[Opening Reading passage section]

Hoskins v. Michener

Citation33 Idaho 681,197 P. 724
PartiesJAY L. HOSKINS, Appellant, v. BENJAMIN D. MICHENER, Respondent
Decision Date18 April 1921
CourtUnited States State Supreme Court of Idaho

SPECIFIC PERFORMANCE-OFFER-ACCEPTANCE-REJECTION-COUNTER-OFFER.

1. In order to constitute a contract it is necessary that the offer shall be accepted as made.

2. If a pretended acceptance adds any provision to which the offeror did not assent, the consequence is that the offer is rejected and no contract is formed.

APPEAL from the District Court of the Fourth Judicial District, for Lincoln County, Hon. Wm. A. Babcock, Judge.

Action for specific performance of contract for purchase of real estate. Judgment for defendant. Affirmed.

Judgment affirmed, with costs to respondent.

E. D Reynolds, for Appellant.

The evidence was not contradicted that appellant took immediate possession of the land and began improving it. Respondent's agent knew appellant had possession, as he went to the land to find appellant. The respondent was charged with notice of any such facts coming to the attention of his agent. (Mechem on Law of Agency, p. 550.)

James R. Bothwell, W. Orr Chapman and Henry M. Hall, for Respondent.

[Closing Reading passage section]
[Opening Dataset extract section]

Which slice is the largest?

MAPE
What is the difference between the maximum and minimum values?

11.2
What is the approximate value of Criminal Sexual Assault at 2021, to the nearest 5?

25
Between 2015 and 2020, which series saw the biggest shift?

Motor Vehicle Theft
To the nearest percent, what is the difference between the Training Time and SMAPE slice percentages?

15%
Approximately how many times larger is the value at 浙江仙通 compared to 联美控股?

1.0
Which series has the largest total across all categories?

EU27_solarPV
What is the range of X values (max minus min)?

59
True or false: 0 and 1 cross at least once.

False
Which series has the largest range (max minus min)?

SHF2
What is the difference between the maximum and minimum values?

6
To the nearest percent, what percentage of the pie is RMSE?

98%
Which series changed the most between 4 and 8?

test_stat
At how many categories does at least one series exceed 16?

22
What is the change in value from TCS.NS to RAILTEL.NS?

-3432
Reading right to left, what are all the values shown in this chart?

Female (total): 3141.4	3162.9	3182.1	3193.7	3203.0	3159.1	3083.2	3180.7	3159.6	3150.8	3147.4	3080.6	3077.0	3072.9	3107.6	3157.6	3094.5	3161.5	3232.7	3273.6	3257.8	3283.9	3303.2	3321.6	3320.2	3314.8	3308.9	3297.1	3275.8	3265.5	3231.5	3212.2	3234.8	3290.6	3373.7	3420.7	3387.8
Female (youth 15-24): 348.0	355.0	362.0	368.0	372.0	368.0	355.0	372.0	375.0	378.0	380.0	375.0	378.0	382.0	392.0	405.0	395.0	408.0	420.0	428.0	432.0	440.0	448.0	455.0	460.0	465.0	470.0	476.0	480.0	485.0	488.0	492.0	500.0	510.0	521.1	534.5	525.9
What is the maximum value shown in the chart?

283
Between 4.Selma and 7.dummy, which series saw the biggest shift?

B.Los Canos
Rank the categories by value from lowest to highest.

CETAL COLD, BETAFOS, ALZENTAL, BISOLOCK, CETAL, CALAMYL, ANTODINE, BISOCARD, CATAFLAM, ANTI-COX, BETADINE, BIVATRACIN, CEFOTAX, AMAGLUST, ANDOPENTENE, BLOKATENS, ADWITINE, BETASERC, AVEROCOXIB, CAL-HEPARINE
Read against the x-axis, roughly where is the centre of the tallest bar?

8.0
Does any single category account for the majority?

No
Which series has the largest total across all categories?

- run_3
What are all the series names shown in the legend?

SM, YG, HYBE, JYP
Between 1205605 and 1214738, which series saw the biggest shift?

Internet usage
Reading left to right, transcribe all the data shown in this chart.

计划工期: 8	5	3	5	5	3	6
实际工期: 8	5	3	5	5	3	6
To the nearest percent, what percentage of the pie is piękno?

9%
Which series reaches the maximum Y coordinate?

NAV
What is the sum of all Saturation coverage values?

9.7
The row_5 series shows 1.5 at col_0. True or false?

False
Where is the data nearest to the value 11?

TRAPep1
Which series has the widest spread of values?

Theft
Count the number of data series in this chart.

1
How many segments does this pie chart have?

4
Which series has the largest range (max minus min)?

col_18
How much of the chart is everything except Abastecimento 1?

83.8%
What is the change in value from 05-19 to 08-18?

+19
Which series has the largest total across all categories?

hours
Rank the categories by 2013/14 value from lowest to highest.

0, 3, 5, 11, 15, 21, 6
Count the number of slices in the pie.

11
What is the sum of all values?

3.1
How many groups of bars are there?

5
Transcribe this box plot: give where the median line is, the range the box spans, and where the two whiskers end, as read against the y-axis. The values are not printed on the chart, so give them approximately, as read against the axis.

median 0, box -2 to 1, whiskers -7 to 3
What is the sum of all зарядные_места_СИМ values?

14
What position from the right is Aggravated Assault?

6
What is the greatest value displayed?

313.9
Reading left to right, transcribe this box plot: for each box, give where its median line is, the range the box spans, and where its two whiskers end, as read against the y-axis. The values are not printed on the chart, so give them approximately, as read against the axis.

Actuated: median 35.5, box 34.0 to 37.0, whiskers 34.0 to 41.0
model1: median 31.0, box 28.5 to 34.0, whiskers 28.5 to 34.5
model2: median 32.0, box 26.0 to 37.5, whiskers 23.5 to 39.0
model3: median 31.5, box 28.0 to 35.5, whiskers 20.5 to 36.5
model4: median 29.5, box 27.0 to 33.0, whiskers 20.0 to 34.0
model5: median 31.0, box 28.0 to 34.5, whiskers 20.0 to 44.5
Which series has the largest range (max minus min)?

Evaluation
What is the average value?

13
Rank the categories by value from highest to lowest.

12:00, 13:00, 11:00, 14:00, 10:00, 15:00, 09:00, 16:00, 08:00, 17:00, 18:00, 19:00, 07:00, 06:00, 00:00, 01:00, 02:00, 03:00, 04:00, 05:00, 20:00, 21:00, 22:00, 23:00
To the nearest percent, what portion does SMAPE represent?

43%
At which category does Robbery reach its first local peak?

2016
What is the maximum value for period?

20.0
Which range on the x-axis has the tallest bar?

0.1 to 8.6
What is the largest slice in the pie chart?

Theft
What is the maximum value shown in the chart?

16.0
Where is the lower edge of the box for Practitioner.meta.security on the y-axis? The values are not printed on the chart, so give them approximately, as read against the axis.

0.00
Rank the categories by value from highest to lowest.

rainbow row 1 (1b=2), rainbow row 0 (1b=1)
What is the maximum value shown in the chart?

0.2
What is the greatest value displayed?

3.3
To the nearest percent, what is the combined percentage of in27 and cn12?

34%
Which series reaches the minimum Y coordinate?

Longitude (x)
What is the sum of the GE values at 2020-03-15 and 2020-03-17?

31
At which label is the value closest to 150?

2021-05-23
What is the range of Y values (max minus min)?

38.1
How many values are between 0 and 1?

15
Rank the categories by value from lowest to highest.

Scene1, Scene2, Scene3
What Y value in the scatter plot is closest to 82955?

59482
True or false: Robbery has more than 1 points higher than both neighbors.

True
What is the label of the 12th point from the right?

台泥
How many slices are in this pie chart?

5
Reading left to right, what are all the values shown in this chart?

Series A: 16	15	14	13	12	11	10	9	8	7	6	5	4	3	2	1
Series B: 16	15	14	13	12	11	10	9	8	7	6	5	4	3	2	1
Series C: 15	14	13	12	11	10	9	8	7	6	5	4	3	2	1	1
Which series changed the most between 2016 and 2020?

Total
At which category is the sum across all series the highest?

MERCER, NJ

[Closing Dataset extract section]

» **Your assignment**: Reproduce the part of the Hoskins v. Michener case summary from "APPEAL from the" up to and including "Hall, for Respondent.".

» **Your response**:
APPEAL from the District Court of the Fourth Judicial District, for Lincoln County, Hon. Wm. A. Babcock, Judge.

Action for specific performance of contract for purchase of real estate. Judgment for defendant. Affirmed.

Judgment affirmed, with costs to respondent.

E. D Reynolds, for Appellant.

The evidence was not contradicted that appellant took immediate possession of the land and began improving it. Respondent's agent knew appellant had possession, as he went to the land to find appellant. The respondent was charged with notice of any such facts coming to the attention of his agent. (Mechem on Law of Agency, p. 550.)

James R. Bothwell, W. Orr Chapman and Henry M. Hall, for Respondent.